### [What you will do]
Continue the passage on self-improving skills, picking up after its last sentence.

Dynamic loading — serving the right skill at the right moment, near the point of generation — saves cost and keeps context clean. On a 32K model: 5 pre-loaded skills (8K tokens) vs 1 dynamic skill (1.5K) = working prompt vs truncation.

Self-improving skills

Skills learn from both success and failure through observable signals.

When report_outcome receives praised with notes about what worked, context-steward appends a [STRENGTH] entry to the skill's ## Learned section. When it receives revised, rejected, or redone_by_user with notes about what went wrong, it appends a [WEAKNESS] entry. used_as_is is recorded in the outcome store but doesn't modify the skill file — neutral outcomes are noise.

Next time that skill is served, it includes its own history of what works and what doesn't.

Saved entries
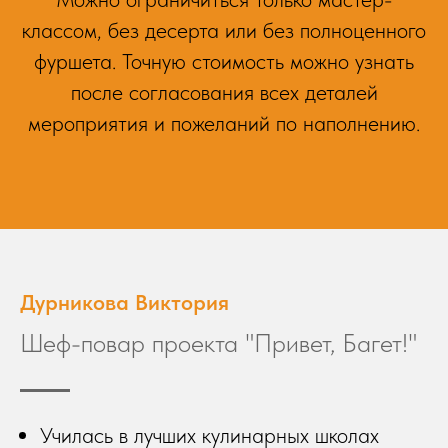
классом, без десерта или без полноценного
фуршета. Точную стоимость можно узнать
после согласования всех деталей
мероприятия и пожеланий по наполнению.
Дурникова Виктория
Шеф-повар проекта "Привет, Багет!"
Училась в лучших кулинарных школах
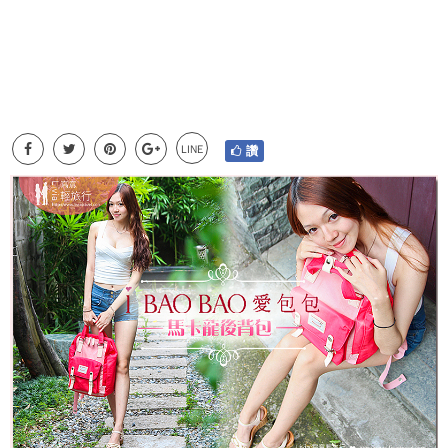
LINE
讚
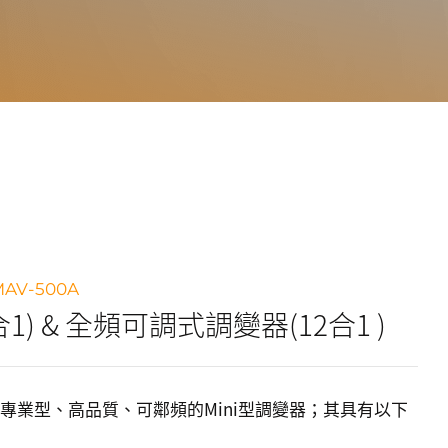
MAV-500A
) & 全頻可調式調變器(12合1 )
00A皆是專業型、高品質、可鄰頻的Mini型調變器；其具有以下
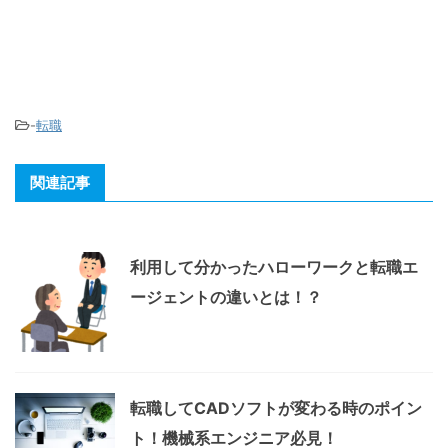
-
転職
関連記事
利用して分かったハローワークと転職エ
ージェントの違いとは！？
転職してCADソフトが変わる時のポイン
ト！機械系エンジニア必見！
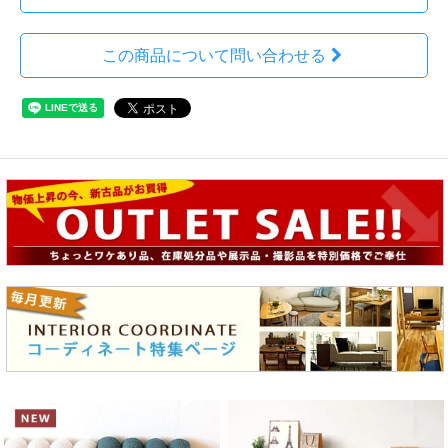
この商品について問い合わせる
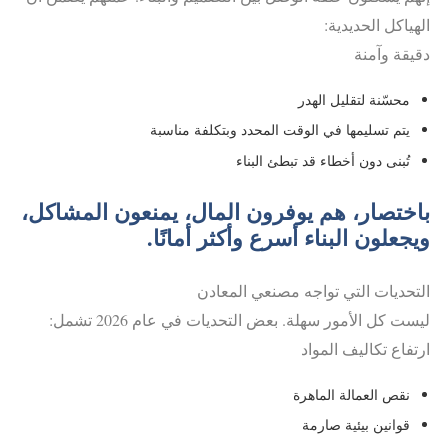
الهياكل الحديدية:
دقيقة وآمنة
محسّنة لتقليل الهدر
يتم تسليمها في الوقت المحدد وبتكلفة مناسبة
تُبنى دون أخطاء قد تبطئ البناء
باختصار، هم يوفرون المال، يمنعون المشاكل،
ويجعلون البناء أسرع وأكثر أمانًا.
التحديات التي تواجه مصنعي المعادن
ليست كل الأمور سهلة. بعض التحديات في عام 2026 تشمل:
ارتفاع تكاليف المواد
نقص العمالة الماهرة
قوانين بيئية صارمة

--

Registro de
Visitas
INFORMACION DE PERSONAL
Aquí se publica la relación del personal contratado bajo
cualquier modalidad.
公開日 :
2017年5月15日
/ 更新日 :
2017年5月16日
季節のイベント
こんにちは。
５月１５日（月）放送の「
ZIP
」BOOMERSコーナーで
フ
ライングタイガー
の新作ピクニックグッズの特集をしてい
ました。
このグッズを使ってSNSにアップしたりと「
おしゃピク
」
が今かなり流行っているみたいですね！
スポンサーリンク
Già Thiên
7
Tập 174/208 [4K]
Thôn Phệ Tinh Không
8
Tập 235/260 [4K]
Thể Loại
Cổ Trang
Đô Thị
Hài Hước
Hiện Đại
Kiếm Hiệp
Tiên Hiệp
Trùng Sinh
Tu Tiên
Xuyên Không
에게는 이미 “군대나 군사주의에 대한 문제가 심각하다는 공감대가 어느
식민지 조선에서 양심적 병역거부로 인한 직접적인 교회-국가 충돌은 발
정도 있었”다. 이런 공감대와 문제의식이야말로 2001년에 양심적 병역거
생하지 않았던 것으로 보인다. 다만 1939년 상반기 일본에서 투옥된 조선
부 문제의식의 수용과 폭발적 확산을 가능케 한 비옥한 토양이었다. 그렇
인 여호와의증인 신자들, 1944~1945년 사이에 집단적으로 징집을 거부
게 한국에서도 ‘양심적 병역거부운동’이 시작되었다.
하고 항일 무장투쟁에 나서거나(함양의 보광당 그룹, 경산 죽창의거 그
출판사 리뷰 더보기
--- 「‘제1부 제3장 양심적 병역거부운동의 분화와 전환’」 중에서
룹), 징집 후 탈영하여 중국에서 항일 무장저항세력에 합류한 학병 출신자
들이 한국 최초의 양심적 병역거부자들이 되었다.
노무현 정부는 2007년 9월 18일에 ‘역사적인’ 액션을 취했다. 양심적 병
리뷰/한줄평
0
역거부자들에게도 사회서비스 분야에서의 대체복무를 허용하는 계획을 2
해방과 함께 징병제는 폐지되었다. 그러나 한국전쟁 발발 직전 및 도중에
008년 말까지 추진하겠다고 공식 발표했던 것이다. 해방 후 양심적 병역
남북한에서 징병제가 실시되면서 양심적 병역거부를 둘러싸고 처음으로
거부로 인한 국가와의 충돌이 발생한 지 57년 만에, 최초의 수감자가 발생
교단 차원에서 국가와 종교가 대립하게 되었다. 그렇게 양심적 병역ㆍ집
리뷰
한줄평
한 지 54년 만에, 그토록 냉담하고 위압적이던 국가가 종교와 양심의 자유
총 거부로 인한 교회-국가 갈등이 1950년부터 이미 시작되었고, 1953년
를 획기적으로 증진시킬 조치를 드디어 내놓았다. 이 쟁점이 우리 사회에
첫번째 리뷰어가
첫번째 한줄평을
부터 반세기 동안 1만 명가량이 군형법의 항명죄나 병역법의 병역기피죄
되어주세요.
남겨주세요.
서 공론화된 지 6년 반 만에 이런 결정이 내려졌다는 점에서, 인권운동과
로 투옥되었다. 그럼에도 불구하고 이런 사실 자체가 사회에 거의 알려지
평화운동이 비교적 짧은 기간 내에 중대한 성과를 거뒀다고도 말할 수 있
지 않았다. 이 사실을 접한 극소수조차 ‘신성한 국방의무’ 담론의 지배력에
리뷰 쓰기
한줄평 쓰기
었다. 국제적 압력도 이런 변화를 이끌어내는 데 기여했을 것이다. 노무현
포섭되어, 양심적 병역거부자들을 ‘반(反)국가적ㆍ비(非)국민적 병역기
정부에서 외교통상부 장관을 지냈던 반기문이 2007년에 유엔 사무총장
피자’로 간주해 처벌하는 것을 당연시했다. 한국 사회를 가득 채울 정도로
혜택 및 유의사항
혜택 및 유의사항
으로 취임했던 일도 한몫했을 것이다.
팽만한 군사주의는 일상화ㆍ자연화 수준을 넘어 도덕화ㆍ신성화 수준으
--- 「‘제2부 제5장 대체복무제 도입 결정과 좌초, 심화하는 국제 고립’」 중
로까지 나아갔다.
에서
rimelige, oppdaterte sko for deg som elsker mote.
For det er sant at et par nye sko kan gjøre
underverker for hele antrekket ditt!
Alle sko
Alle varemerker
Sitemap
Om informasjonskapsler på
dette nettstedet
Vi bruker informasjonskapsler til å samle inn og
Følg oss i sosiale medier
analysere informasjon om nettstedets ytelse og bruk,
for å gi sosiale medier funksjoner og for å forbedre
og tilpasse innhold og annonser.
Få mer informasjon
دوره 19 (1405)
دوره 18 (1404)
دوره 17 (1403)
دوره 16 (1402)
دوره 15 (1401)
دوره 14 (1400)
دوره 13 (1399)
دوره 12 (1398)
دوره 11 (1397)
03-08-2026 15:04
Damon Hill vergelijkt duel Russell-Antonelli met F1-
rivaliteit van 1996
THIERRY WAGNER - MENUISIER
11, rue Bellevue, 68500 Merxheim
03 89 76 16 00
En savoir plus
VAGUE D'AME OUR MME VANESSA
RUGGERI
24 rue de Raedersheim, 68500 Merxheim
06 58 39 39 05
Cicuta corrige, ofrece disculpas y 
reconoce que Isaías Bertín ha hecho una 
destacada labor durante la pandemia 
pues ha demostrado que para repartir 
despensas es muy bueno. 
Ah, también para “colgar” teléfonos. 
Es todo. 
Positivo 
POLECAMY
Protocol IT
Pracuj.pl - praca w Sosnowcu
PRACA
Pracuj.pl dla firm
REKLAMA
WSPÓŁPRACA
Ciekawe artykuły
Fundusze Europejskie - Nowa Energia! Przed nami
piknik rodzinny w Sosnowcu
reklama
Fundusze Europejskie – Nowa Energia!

### [Answer to this task]
## Learned
- [STRENGTH:2026-04-10] Score 0.95 on "api refactor": Clean decomposition into small focused edits with explicit file paths
- [WEAKNESS:2026-04-10] Score 0.40 on "large file edit": Generated monolithic 300-line component without type hints

Entries are suggestions, not overrides. You can edit, delete, or ignore them by hand — the skill file is yours. The conversation itself is the data; the automation is there to make the data useful.

External score import

context-steward can import scores from external systems (CI pipelines, agent platforms, quality scoring tools) via import_scores. No data leaves the system — this is inbound only.

import_scores({
  source: "ci-pipeline",
  scores: [
    { slug: "typescript", score: 0.92, notes: "All tests passed, clean decomposition" },
    { slug: "database", score: 0.35, notes: "Query missing index, caused timeout" }
  ]
})

The same [STRENGTH]/[WEAKNESS] entries are appended to the skill files. Useful when you have a scoring system that runs outside the conversation — CI, automated reviews, production metrics.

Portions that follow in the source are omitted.